Bakhour Chamantoub, 74, right, the head of the Jewish community in Syria, speaks with a Syrian man during his visit to the destroyed Jobar Synagogue.

Jean Delaunay

La communauté juive syrienne en déclin peut retourner dans l’une des plus anciennes synagogues du monde

Après 13 ans de guerre civile, la communauté juive syrienne, en déclin, peut retourner à la synagogue Jobar de Damas, l’une des plus anciennes du monde, où elle se réunissait autrefois pour prier avant que le conflit ne la laisse partiellement détruite.

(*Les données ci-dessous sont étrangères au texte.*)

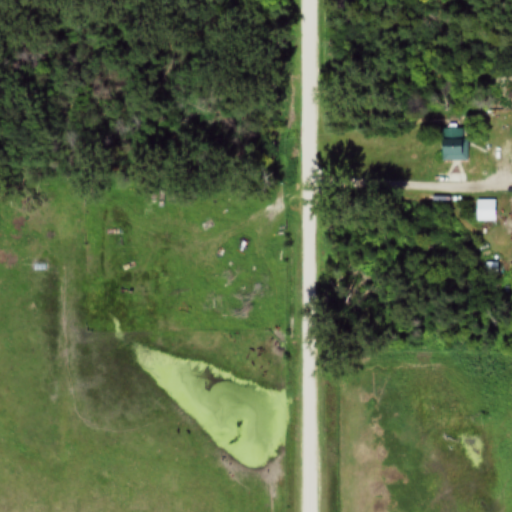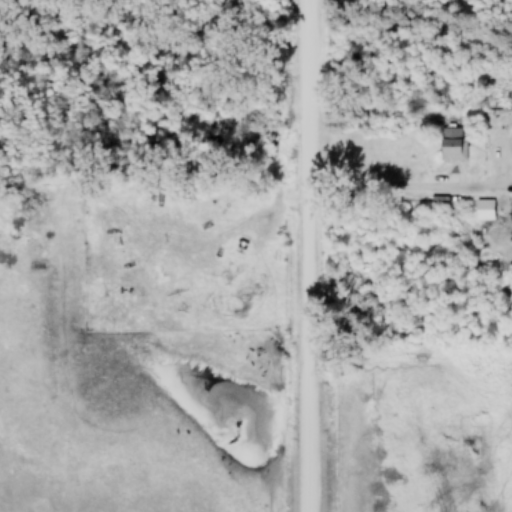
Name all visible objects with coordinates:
building: (453, 143)
road: (411, 185)
building: (485, 209)
road: (312, 255)
building: (250, 300)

Jobar, une banlieue de Damas qui a été lourdement bombardée pendant la guerre, est désormais à nouveau accessible, après le renversement du régime du président Bachar al-Assad au début du mois de décembre. La synagogue Jobar, ou synagogue Eliyahu Hanavi, est l’un des rares monuments religieux encore debout dans une région qui abritait autrefois une communauté juive florissante depuis des milliers d’années.

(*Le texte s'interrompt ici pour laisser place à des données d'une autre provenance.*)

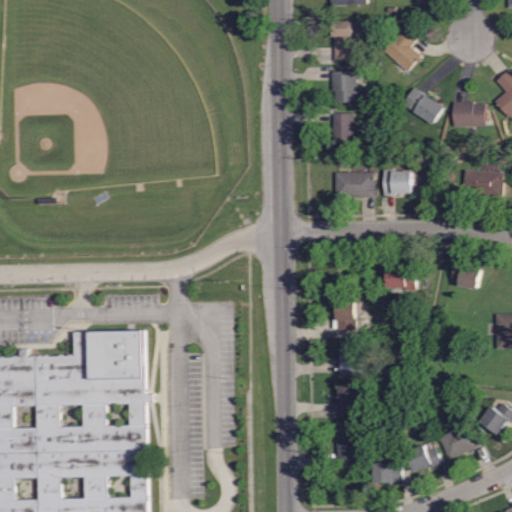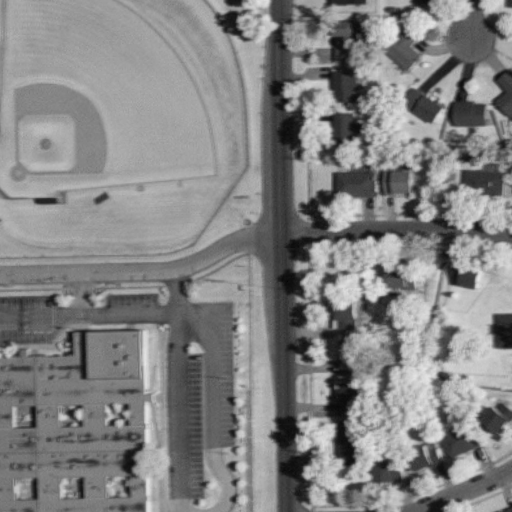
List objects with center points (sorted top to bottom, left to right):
building: (348, 1)
building: (424, 1)
building: (429, 1)
building: (353, 2)
building: (511, 3)
road: (470, 18)
building: (343, 39)
building: (347, 41)
building: (405, 47)
building: (408, 49)
building: (345, 85)
building: (348, 87)
building: (506, 92)
building: (507, 92)
park: (98, 101)
building: (425, 105)
building: (428, 106)
building: (470, 113)
building: (473, 114)
building: (344, 127)
building: (347, 130)
building: (399, 180)
building: (489, 181)
building: (485, 182)
building: (356, 183)
building: (403, 183)
building: (359, 184)
road: (395, 228)
road: (278, 256)
road: (143, 269)
building: (469, 273)
building: (473, 274)
building: (403, 275)
building: (405, 278)
road: (82, 291)
road: (110, 311)
building: (346, 314)
building: (350, 316)
building: (511, 316)
building: (505, 330)
building: (353, 356)
building: (355, 357)
road: (214, 382)
building: (355, 396)
building: (352, 397)
road: (178, 411)
building: (499, 417)
building: (501, 419)
building: (76, 426)
building: (78, 426)
building: (461, 440)
building: (348, 441)
building: (462, 441)
building: (351, 442)
building: (426, 454)
building: (426, 457)
building: (389, 471)
building: (395, 472)
road: (460, 490)
road: (222, 509)
building: (509, 509)
building: (510, 511)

Bakhour Chamntoub, chef de la communauté juive de Syrie, âgé de 74 ans, a récemment visité la synagogue pour la première fois en 15 ans.

Un Syrien observe la synagogue Jobar détruite, également connue sous le nom d'Eliyahu Hanavi.
Un Syrien observe la synagogue Jobar détruite, également connue sous le nom d’Eliyahu Hanavi.

« Cette synagogue compte beaucoup pour nous », a-t-il déclaré à l’Associated Press, la voix lourde d’émotion. Même s’il avait entendu parler des dégâts, il n’était pas préparé à la dévastation : « Je suis franchement perturbé », a-t-il déclaré en examinant le tas de décombres où les murs et les toits s’étaient effondrés et où des objets de valeur avaient disparu, probablement pillés.

La population juive de Syrie a considérablement diminué depuis la fondation d’Israël en 1948, et il ne reste aujourd’hui que neuf Juifs dans le pays. La plupart sont des personnes âgées et la communauté s’attend à ce qu’il n’y ait plus aucun Juif en Syrie dans quelques années.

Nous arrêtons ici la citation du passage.